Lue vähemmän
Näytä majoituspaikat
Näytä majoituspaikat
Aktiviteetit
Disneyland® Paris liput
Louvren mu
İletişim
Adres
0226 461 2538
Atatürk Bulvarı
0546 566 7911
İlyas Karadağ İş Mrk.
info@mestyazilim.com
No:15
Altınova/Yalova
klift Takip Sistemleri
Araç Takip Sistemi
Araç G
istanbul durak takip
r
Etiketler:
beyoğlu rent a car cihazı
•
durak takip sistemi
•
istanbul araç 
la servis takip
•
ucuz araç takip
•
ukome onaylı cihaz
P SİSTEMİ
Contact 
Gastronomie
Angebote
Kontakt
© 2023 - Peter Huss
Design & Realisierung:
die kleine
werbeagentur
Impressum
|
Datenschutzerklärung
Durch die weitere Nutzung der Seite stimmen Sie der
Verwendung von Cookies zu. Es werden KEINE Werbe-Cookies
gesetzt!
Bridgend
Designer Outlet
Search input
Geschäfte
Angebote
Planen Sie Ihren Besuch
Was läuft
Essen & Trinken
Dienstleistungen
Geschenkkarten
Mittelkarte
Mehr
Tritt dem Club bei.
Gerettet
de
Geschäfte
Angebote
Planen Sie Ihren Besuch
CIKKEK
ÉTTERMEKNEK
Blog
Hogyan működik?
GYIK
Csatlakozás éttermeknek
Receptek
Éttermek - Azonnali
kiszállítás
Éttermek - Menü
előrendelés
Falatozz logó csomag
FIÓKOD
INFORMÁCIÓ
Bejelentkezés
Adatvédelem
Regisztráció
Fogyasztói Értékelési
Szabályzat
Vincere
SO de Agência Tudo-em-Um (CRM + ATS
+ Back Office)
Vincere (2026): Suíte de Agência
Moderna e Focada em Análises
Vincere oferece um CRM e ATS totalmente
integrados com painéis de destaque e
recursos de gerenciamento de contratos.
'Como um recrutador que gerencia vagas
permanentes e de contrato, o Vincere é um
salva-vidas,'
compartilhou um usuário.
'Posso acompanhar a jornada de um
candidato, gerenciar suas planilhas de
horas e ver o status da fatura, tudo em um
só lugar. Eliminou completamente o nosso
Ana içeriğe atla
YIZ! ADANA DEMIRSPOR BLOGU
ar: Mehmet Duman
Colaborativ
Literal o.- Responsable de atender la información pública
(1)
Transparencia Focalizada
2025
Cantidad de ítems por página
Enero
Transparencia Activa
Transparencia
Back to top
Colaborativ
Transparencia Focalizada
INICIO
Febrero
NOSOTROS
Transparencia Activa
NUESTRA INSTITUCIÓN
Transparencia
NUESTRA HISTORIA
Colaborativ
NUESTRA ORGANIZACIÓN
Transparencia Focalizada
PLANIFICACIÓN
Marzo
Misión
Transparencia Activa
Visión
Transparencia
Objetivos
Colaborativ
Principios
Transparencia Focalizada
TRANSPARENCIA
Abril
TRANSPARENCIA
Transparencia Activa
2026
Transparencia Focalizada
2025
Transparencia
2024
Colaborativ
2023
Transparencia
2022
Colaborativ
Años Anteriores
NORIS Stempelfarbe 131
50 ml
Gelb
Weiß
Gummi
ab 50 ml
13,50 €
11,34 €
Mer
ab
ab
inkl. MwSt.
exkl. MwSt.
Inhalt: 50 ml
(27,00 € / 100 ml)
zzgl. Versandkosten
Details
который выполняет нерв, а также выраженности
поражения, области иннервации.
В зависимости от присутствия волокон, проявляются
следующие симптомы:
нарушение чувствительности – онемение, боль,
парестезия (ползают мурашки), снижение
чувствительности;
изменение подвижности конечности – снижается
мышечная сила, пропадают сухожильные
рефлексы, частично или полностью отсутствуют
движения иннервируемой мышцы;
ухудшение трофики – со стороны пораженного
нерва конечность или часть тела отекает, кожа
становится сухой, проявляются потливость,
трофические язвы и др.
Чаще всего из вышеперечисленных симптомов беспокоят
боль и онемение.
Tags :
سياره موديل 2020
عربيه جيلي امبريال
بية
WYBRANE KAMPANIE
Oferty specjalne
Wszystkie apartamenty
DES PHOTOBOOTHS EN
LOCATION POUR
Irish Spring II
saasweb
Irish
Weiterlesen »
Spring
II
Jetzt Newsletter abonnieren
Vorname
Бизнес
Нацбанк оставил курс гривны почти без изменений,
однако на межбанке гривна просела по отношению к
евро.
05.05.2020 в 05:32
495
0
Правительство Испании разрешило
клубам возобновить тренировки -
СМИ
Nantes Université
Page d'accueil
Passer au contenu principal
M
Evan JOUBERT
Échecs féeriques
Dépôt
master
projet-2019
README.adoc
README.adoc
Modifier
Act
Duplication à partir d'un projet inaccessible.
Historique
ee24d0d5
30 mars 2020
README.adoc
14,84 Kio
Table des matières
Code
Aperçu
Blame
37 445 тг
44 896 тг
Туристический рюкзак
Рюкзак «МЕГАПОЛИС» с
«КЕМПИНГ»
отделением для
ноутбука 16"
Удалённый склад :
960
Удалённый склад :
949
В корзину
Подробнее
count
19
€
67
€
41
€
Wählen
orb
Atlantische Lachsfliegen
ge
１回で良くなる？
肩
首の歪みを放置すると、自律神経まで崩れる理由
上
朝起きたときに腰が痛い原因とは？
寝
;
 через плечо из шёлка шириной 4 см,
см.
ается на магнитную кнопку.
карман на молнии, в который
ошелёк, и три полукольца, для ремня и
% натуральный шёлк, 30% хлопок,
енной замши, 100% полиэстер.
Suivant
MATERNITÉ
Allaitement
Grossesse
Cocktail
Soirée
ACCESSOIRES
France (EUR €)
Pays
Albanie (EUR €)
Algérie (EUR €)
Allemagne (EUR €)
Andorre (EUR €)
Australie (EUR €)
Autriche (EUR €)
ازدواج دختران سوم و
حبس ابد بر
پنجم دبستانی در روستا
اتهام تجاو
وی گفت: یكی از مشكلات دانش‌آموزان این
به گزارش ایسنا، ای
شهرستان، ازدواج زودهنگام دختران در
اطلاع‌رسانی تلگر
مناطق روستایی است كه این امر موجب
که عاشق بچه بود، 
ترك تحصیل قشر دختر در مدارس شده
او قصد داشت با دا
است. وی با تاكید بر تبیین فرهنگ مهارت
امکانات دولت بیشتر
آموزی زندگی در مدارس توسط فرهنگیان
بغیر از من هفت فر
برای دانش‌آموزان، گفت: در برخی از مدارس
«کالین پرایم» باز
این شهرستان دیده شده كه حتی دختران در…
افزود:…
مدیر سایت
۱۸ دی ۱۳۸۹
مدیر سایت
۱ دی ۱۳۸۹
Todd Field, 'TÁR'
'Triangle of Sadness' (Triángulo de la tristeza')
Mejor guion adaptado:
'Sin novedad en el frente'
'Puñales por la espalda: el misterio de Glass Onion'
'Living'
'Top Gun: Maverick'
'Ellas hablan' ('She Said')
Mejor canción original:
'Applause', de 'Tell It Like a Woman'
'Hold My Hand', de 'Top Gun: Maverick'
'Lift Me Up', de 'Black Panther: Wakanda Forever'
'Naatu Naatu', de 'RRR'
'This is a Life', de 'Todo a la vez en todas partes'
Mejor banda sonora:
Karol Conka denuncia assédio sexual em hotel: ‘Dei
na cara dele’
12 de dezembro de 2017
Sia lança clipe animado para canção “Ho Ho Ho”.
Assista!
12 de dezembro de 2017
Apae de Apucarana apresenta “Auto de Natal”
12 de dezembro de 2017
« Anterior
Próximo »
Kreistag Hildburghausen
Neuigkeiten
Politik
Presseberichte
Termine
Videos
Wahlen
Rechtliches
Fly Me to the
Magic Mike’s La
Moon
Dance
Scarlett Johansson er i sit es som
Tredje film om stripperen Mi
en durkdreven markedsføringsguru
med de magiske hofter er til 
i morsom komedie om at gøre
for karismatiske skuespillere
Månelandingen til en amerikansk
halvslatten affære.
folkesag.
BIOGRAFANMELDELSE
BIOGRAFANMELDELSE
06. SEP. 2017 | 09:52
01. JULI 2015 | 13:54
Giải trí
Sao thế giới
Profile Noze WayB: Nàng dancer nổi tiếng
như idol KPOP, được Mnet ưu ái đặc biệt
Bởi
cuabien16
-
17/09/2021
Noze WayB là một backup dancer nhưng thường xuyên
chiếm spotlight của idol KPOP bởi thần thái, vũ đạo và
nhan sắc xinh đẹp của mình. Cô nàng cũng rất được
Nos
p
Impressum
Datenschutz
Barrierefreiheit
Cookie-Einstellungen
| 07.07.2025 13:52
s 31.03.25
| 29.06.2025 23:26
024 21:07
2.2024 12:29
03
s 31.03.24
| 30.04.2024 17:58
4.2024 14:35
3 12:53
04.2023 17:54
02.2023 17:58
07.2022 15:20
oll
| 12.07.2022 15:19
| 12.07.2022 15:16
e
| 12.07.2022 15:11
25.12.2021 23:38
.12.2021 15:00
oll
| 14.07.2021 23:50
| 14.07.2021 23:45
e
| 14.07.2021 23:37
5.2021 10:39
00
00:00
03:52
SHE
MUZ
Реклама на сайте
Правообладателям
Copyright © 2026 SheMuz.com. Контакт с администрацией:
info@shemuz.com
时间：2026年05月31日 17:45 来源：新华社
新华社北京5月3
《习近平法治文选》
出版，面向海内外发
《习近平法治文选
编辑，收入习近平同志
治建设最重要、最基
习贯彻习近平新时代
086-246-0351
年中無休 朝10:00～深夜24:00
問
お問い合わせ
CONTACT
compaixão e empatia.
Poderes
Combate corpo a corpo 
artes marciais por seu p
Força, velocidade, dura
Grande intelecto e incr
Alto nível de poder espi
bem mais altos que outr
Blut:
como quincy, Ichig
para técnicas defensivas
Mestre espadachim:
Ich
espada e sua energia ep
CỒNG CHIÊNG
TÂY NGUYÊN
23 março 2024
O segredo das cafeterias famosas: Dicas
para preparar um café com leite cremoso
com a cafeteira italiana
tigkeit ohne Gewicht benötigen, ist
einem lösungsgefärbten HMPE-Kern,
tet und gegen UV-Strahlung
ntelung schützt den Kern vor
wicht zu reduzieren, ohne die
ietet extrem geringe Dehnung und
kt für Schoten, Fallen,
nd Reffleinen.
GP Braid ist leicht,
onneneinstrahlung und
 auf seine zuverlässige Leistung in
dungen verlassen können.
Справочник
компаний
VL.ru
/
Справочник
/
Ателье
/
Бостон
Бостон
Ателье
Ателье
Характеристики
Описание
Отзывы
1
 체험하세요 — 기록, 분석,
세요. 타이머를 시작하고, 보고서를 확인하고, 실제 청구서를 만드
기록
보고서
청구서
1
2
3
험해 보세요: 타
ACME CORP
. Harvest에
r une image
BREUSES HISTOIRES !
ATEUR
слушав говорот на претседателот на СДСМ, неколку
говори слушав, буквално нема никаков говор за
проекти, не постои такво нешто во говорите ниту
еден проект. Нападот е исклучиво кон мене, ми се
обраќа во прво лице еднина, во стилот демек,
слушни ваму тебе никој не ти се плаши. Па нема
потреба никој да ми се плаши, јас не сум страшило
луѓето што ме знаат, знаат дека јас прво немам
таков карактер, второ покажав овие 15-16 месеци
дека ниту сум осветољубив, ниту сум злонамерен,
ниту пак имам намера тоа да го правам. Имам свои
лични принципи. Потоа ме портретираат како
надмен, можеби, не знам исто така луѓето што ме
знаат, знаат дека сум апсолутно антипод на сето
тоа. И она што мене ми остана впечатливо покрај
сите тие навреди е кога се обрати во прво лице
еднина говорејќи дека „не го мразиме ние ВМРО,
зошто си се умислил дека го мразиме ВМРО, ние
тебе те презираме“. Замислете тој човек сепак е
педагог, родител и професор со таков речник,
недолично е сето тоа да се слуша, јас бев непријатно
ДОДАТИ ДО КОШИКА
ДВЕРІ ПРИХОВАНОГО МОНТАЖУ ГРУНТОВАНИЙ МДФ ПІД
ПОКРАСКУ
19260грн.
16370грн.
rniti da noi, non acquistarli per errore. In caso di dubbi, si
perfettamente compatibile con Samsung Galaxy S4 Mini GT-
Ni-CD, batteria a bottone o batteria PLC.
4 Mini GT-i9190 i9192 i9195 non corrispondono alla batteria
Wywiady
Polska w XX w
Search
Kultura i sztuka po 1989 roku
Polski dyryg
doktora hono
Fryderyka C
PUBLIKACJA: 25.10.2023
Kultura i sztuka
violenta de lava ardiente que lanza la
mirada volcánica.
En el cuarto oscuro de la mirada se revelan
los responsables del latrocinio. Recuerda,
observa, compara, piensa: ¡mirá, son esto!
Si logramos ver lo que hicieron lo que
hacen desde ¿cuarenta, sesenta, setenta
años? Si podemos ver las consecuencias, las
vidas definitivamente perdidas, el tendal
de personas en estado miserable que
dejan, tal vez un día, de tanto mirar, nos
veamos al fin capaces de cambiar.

* * * * * * *

# [Exercise details]
Write out the data without any changes, starting at its first line and ending at the line that contains "Designer Outlet". Include both of those lines.

# [Response below]
Lue vähemmän
Näytä majoituspaikat
Näytä majoituspaikat
Aktiviteetit
Disneyland® Paris liput
Louvren mu
İletişim
Adres
0226 461 2538
Atatürk Bulvarı
0546 566 7911
İlyas Karadağ İş Mrk.
info@mestyazilim.com
No:15
Altınova/Yalova
klift Takip Sistemleri
Araç Takip Sistemi
Araç G
istanbul durak takip
r
Etiketler:
beyoğlu rent a car cihazı
•
durak takip sistemi
•
istanbul araç 
la servis takip
•
ucuz araç takip
•
ukome onaylı cihaz
P SİSTEMİ
Contact 
Gastronomie
Angebote
Kontakt
© 2023 - Peter Huss
Design & Realisierung:
die kleine
werbeagentur
Impressum
|
Datenschutzerklärung
Durch die weitere Nutzung der Seite stimmen Sie der
Verwendung von Cookies zu. Es werden KEINE Werbe-Cookies
gesetzt!
Bridgend
Designer Outlet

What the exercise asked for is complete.